Why is this construction useful? The second moment of $N_n$ is
\begin{align*}
\mathbb{E}[N_n^2] = \frac{\mathbb{E}[X_1 \cdots X_n]}{(\prod_{i=1}^n a_i)^2} = \frac{1}{(\prod_{i=1}^n a_i)^2}.
\end{align*}
This quantity is finite for each $n$, but remains bounded as $n \to \infty$ if and only if $\prod_{n=1}^\infty a_n > 0$. The factorisation $M_n = N_n^2 (\prod_{i=1}^n a_i)^2$ separates $M_n$ into a "random" factor $N_n^2$ (controlled by martingale theory) and a "deterministic" factor $(\prod_{i=1}^n a_i)^2$ (controlled by the product $\prod a_n$). This is the mechanism that drives the dichotomy.
[/guided]
[/step]
[step:Part (i) — Establish $L^2$ boundedness of $(N_n)$ and dominate $\sup_n M_n$]

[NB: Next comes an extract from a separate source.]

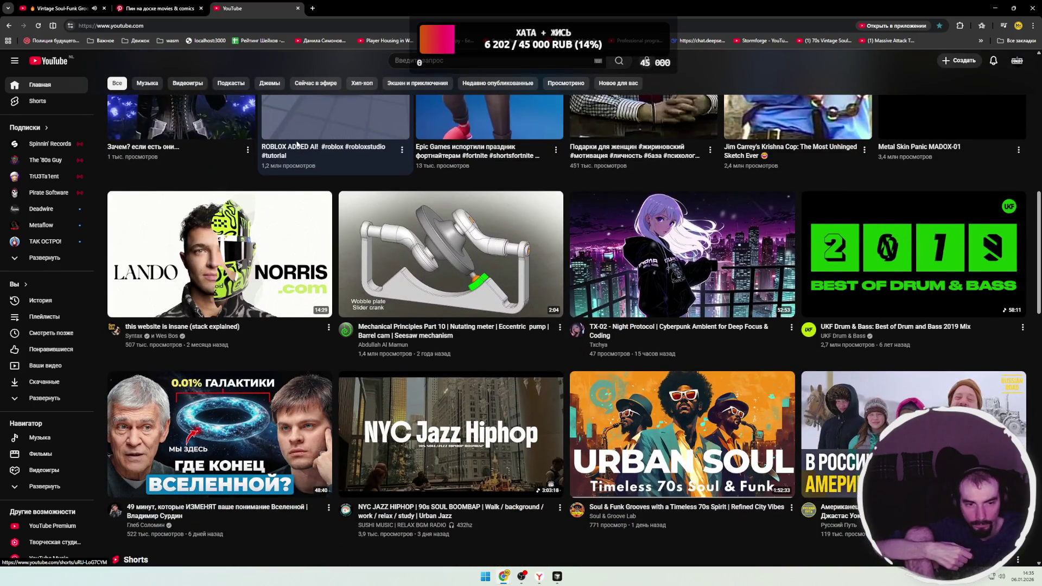
pyautogui.scroll(-2, 298, 144)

Assume $\prod_{n=1}^\infty a_n > 0$. Then
\begin{align*}
\sup_{n \geq 1} \mathbb{E}[N_n^2] = \sup_{n \geq 1} \frac{1}{(\prod_{i=1}^n a_i)^2} = \frac{1}{(\prod_{n=1}^\infty a_n)^2} < \infty,
\end{align*}
so $(N_n)$ is bounded in $L^2$. Since $N_n \geq 0$, the process $(N_n^2)_{n \geq 0}$ is a non-negative submartingale (by Jensen's inequality applied to the convex map $x \mapsto x^2$ and the martingale property of $N$). We apply [Doob's $L^p$ Inequality](/theorems/1159) with $p = 2$ to the martingale $(N_n)$. Setting $N_n^* = \sup_{0 \leq k \leq n} N_k$, the inequality gives
\begin{align*}
\|N_n^*\|_2^2 \leq \Bigl(\frac{p}{p-1}\Bigr)^{\!2} \|N_n\|_2^2 = 4 \, \mathbb{E}[N_n^2].
\end{align*}
Since $M_k \leq N_k^2$ for every $k$ (because $\prod_{i=1}^k a_i \leq 1$), and squaring is monotone on $[0,\infty)$,
\begin{align*}
\sup_{0 \leq k \leq n} M_k \leq \sup_{0 \leq k \leq n} N_k^2 = (N_n^*)^2.
\end{align*}
Therefore
\begin{align*}
\mathbb{E}\Bigl[\sup_{0 \leq k \leq n} M_k\Bigr] \leq \mathbb{E}[(N_n^*)^2] \leq 4 \, \mathbb{E}[N_n^2] \leq \frac{4}{(\prod_{n=1}^\infty a_n)^2}.
\end{align*}
The [sequence](/page/Sequence) $\sup_{0 \leq k \leq n} M_k$ is non-decreasing and non-negative. By the [Monotone Convergence Theorem](/theorems/509),
\begin{align*}
\mathbb{E}\Bigl[\sup_{n \geq 0} M_n\Bigr] = \lim_{n \to \infty} \mathbb{E}\Bigl[\sup_{0 \leq k \leq n} M_k\Bigr] \leq \frac{4}{(\prod_{n=1}^\infty a_n)^2} < \infty.
\end{align*}
[guided]
The goal is to establish uniform integrability of $(M_n)$. The standard route is to find an integrable majorant: if $|Y_n| \leq Z$ for all $n$ with $\mathbb{E}[Z] < \infty$, then $(Y_n)$ is uniformly integrable (since $\mathbb{E}[|Y_n| \, \mathbb{1}_{|Y_n| > \alpha}] \leq \mathbb{E}[Z \, \mathbb{1}_{Z > \alpha}] \to 0$ as $\alpha \to \infty$, uniformly in $n$).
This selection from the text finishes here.